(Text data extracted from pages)

###

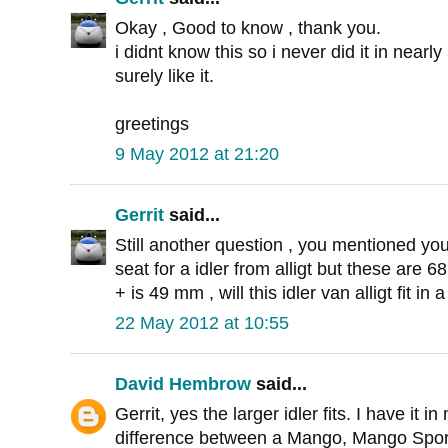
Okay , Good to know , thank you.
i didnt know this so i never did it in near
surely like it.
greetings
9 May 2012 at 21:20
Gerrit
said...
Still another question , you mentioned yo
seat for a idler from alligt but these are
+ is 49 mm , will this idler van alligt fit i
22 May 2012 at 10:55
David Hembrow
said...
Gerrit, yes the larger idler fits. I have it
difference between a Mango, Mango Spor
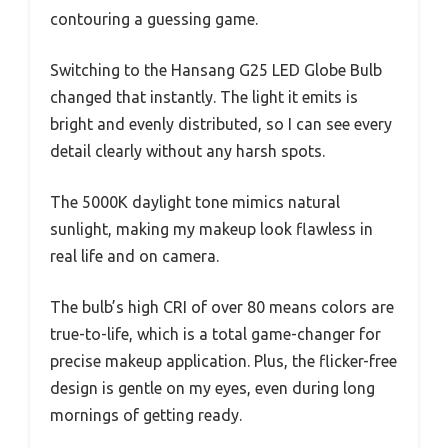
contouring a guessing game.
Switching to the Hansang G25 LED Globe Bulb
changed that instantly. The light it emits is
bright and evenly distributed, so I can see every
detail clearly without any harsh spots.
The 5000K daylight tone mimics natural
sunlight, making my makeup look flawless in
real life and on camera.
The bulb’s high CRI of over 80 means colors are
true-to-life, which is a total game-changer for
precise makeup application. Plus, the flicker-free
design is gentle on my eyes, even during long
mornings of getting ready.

###

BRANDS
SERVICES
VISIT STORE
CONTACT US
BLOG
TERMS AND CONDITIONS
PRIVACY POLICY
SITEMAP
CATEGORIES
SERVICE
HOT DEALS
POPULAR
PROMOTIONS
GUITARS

###

◆ Problem to solve: Print the lines of the records from the line containing "contouring a guessing game." through the line containing "mornings of getting ready.", inclusive, without changing them.

◆ Task output:
contouring a guessing game.
Switching to the Hansang G25 LED Globe Bulb
changed that instantly. The light it emits is
bright and evenly distributed, so I can see every
detail clearly without any harsh spots.
The 5000K daylight tone mimics natural
sunlight, making my makeup look flawless in
real life and on camera.
The bulb’s high CRI of over 80 means colors are
true-to-life, which is a total game-changer for
precise makeup application. Plus, the flicker-free
design is gentle on my eyes, even during long
mornings of getting ready.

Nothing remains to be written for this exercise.